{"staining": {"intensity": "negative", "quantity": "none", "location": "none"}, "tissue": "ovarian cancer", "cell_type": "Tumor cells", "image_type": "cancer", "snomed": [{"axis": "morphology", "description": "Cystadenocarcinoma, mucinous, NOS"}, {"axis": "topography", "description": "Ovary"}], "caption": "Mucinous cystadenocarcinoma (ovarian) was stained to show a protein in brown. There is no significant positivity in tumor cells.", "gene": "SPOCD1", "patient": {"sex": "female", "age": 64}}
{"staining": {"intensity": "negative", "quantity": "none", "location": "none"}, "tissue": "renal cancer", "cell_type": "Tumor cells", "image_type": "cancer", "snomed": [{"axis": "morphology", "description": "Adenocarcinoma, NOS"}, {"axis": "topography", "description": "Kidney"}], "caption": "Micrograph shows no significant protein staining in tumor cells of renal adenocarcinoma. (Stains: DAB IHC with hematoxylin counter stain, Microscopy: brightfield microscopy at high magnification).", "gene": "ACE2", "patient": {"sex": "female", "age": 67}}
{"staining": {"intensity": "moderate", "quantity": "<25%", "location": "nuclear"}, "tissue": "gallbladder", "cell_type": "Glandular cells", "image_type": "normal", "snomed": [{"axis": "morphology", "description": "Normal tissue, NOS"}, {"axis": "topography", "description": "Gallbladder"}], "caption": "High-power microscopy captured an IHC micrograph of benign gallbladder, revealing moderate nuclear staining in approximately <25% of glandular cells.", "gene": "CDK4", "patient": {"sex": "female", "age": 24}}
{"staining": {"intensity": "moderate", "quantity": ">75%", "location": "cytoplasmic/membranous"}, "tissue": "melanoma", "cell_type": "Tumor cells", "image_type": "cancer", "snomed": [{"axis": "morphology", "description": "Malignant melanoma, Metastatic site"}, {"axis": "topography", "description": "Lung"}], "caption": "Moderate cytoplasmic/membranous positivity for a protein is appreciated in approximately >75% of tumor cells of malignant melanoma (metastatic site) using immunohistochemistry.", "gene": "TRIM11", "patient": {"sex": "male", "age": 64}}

---------------

(Task brief) Print out all of the data above word for word.

(Written response)
{"staining": {"intensity": "negative", "quantity": "none", "location": "none"}, "tissue": "ovarian cancer", "cell_type": "Tumor cells", "image_type": "cancer", "snomed": [{"axis": "morphology", "description": "Cystadenocarcinoma, mucinous, NOS"}, {"axis": "topography", "description": "Ovary"}], "caption": "Mucinous cystadenocarcinoma (ovarian) was stained to show a protein in brown. There is no significant positivity in tumor cells.", "gene": "SPOCD1", "patient": {"sex": "female", "age": 64}}
{"staining": {"intensity": "negative", "quantity": "none", "location": "none"}, "tissue": "renal cancer", "cell_type": "Tumor cells", "image_type": "cancer", "snomed": [{"axis": "morphology", "description": "Adenocarcinoma, NOS"}, {"axis": "topography", "description": "Kidney"}], "caption": "Micrograph shows no significant protein staining in tumor cells of renal adenocarcinoma. (Stains: DAB IHC with hematoxylin counter stain, Microscopy: brightfield microscopy at high magnification).", "gene": "ACE2", "patient": {"sex": "female", "age": 67}}
{"staining": {"intensity": "moderate", "quantity": "<25%", "location": "nuclear"}, "tissue": "gallbladder", "cell_type": "Glandular cells", "image_type": "normal", "snomed": [{"axis": "morphology", "description": "Normal tissue, NOS"}, {"axis": "topography", "description": "Gallbladder"}], "caption": "High-power microscopy captured an IHC micrograph of benign gallbladder, revealing moderate nuclear staining in approximately <25% of glandular cells.", "gene": "CDK4", "patient": {"sex": "female", "age": 24}}
{"staining": {"intensity": "moderate", "quantity": ">75%", "location": "cytoplasmic/membranous"}, "tissue": "melanoma", "cell_type": "Tumor cells", "image_type": "cancer", "snomed": [{"axis": "morphology", "description": "Malignant melanoma, Metastatic site"}, {"axis": "topography", "description": "Lung"}], "caption": "Moderate cytoplasmic/membranous positivity for a protein is appreciated in approximately >75% of tumor cells of malignant melanoma (metastatic site) using immunohistochemistry.", "gene": "TRIM11", "patient": {"sex": "male", "age": 64}}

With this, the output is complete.